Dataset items
§
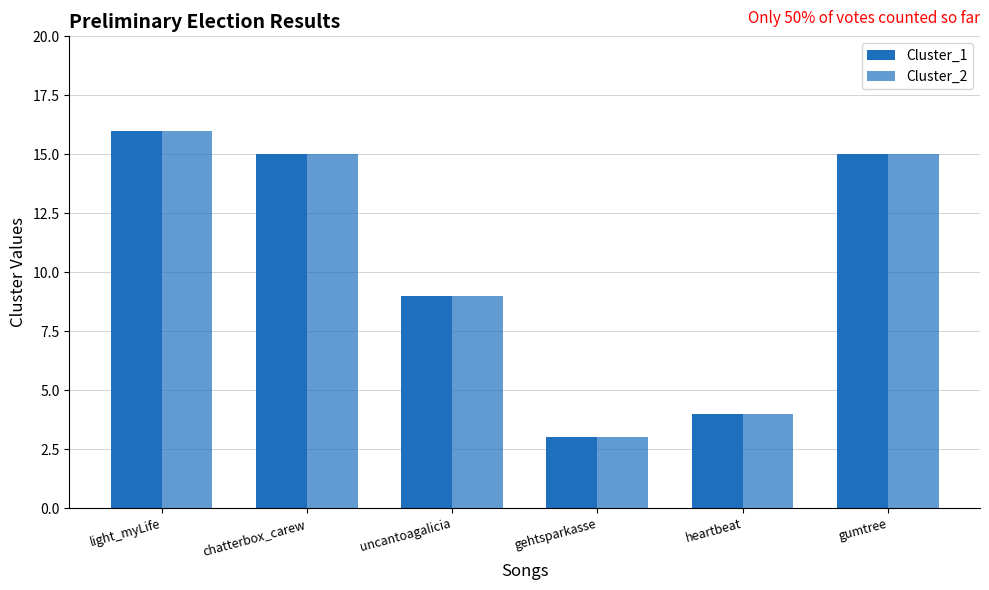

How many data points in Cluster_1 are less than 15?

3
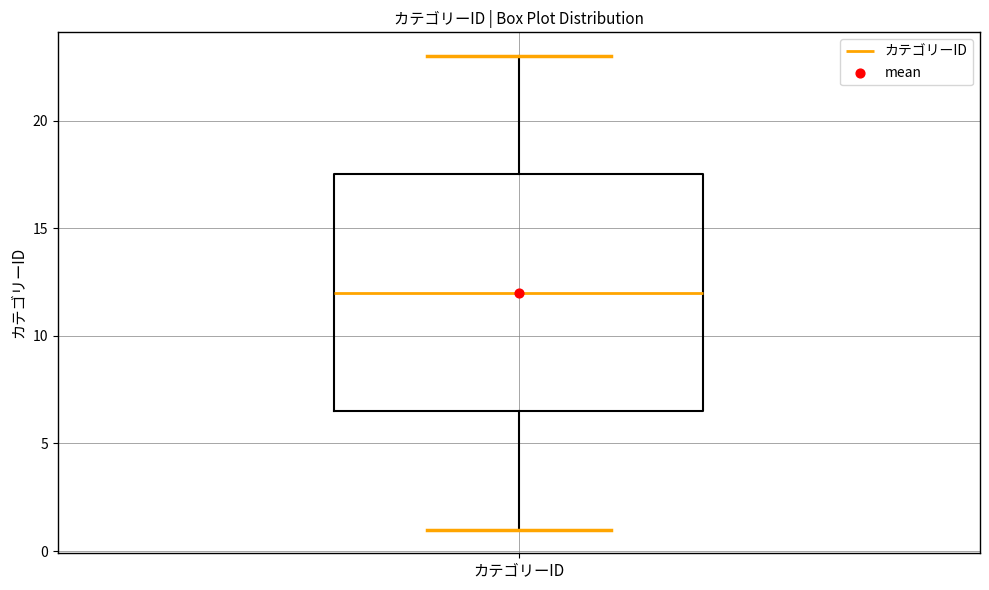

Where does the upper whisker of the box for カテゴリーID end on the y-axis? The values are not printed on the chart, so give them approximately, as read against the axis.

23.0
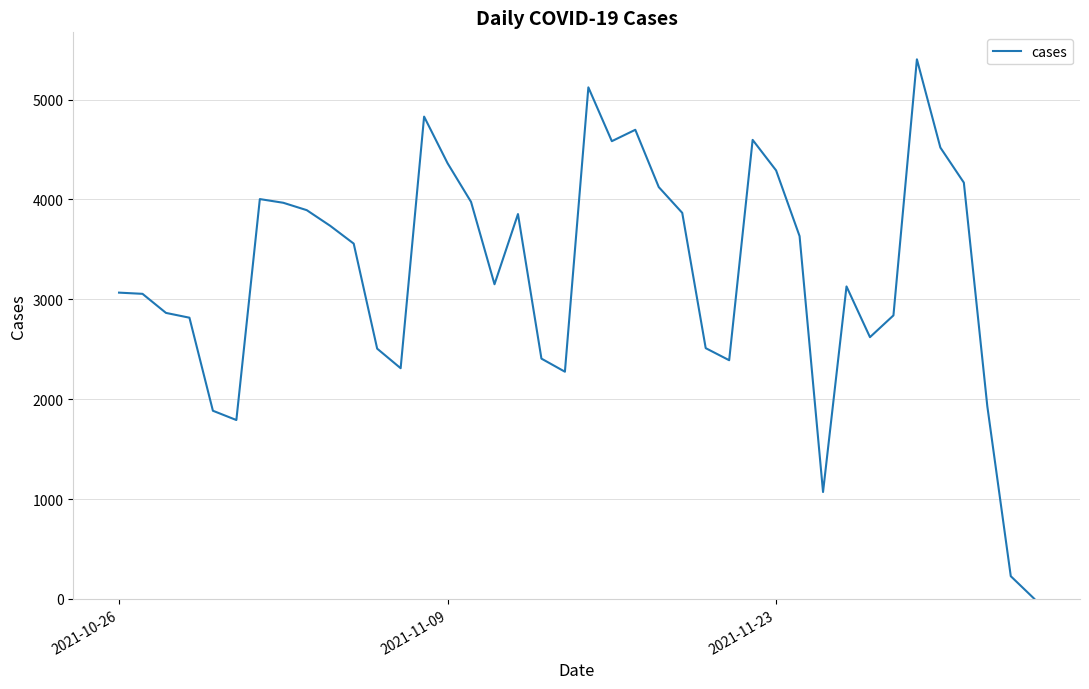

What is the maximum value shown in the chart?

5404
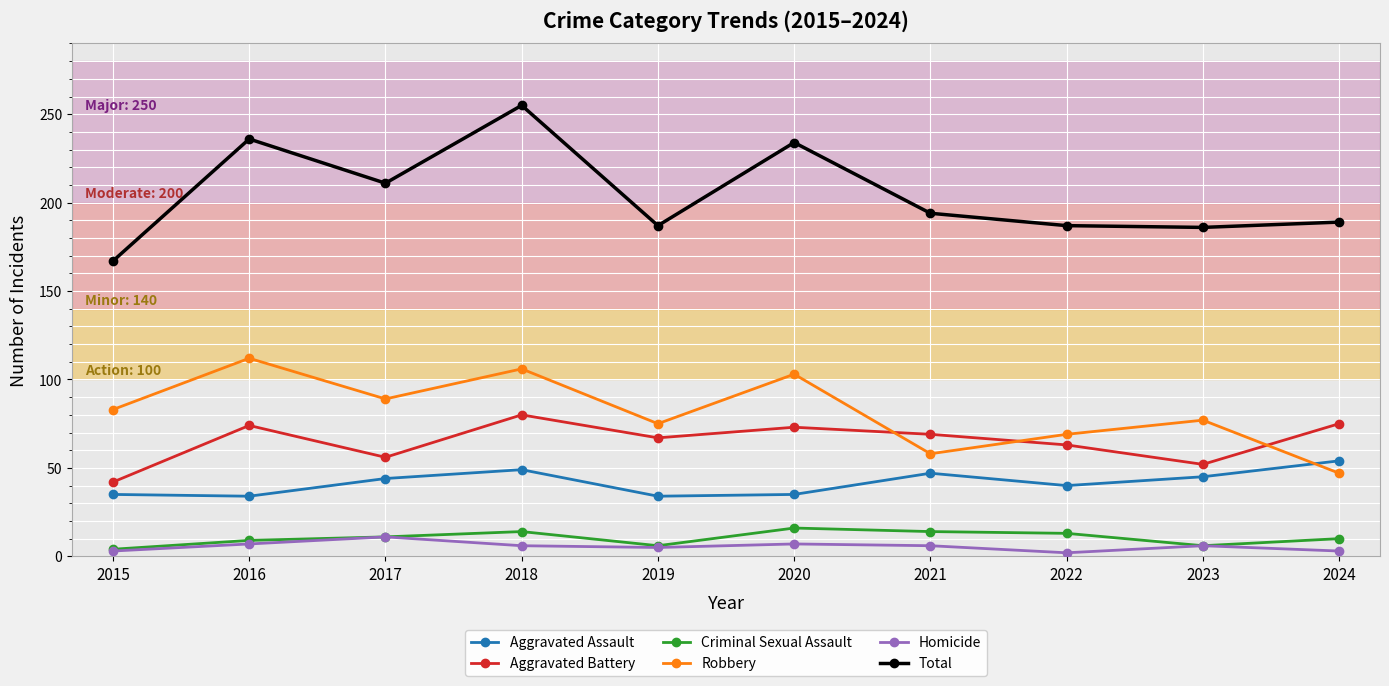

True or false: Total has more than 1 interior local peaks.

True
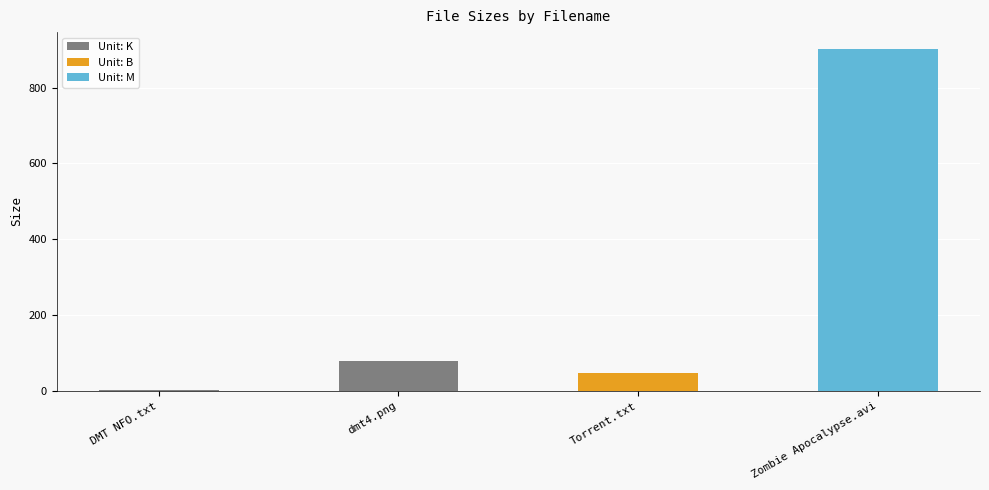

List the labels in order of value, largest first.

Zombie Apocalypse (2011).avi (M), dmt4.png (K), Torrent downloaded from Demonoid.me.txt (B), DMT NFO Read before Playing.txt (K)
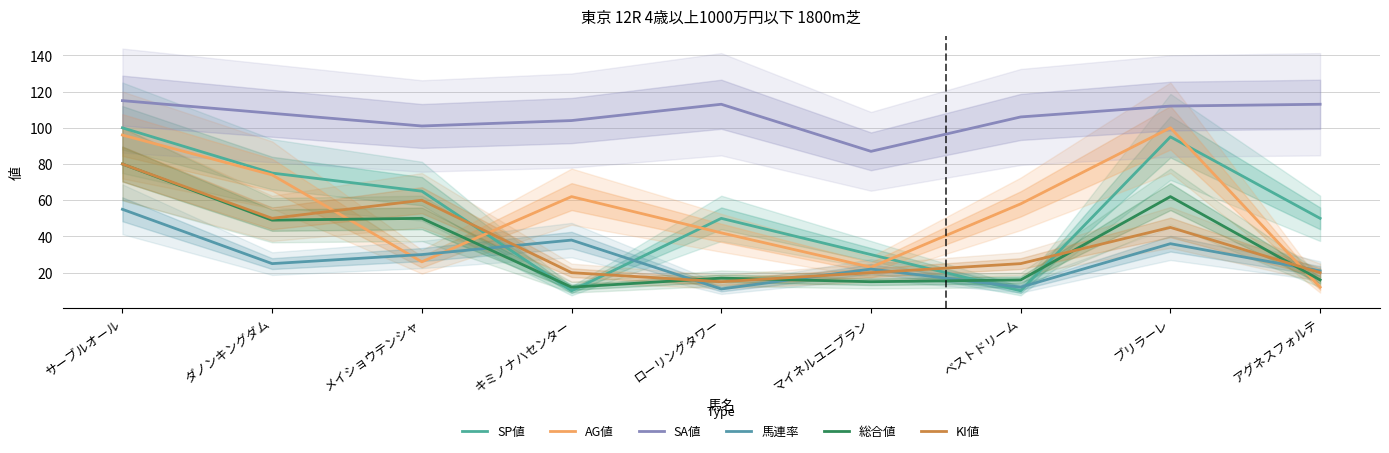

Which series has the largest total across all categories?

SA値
§
Edit the records from the line containing "True or false: Total" through the end of the records, replacing "largest" with "greatest" and changing nothing else. Reproduce only those lines, omitting the pictures.

True or false: Total has more than 1 interior local peaks.

True

List the labels in order of value, greatest first.

Zombie Apocalypse (2011).avi (M), dmt4.png (K), Torrent downloaded from Demonoid.me.txt (B), DMT NFO Read before Playing.txt (K)

Which series has the greatest total across all categories?

SA値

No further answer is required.